RowConditionExpectation
RowConditionExpectation(mapping=None, *, ignore_unknown_fields=False, **kwargs)
Evaluates whether each row passes the specified condition.
The SQL expression needs to use BigQuery standard SQL syntax and should produce a boolean value per row as the result.
Example: col1 >= 0 AND col2 < 10
SetExpectation
SetExpectation(mapping=None, *, ignore_unknown_fields=False, **kwargs)
Evaluates whether each column value is contained by a specified set.
SqlAssertion
SqlAssertion(mapping=None, *, ignore_unknown_fields=False, **kwargs)
A SQL statement that is evaluated to return rows that match an invalid state. If any rows are are returned, this rule fails.
The SQL statement must use BigQuery standard SQL syntax, and must not contain any semicolons.
You can use the data reference parameter ${data()}
to reference
the source table with all of its precondition filters applied.
Examples of precondition filters include row filters, incremental
data filters, and sampling. For more information, see Data
reference
parameter <https://cloud.google.com/dataplex/docs/auto-data-quality-overview#data-reference-parameter>
__.
Example: SELECT * FROM ${data()} WHERE price < 0
StatisticRangeExpectation
StatisticRangeExpectation(mapping=None, *, ignore_unknown_fields=False, **kwargs)
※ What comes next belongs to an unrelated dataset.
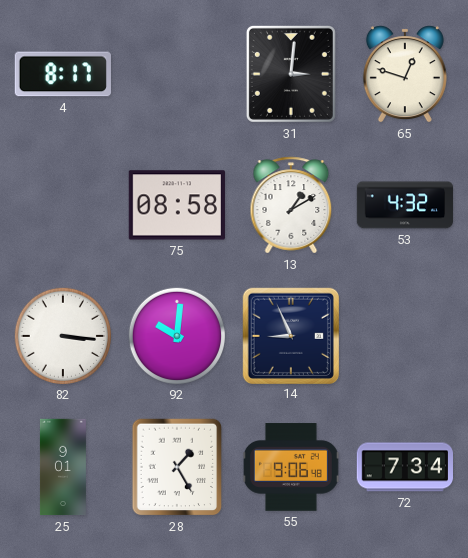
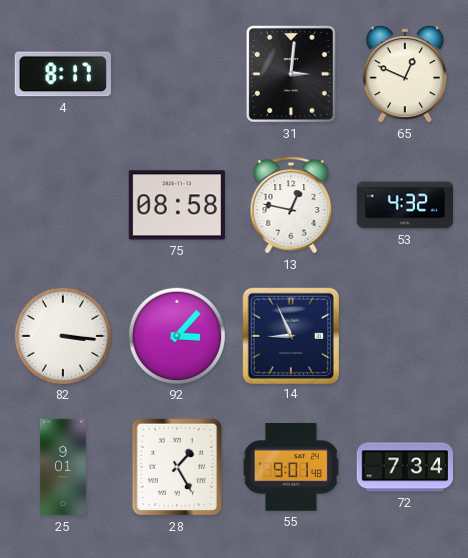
65: 12:48 -> 12:49
13: 1:10 -> 12:47
92: 10:01 -> 3:07
55: 9:06 -> 9:01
Evaluates whether the column aggregate statistic lies between a specified range.
TableConditionExpectation
TableConditionExpectation(mapping=None, *, ignore_unknown_fields=False, **kwargs)
Evaluates whether the provided expression is true.
The SQL expression needs to use BigQuery standard SQL syntax and should produce a scalar boolean result.
Example: MIN(col1) >= 0
UniquenessExpectation
UniquenessExpectation(mapping=None, *, ignore_unknown_fields=False, **kwargs)
Evaluates whether the column has duplicates.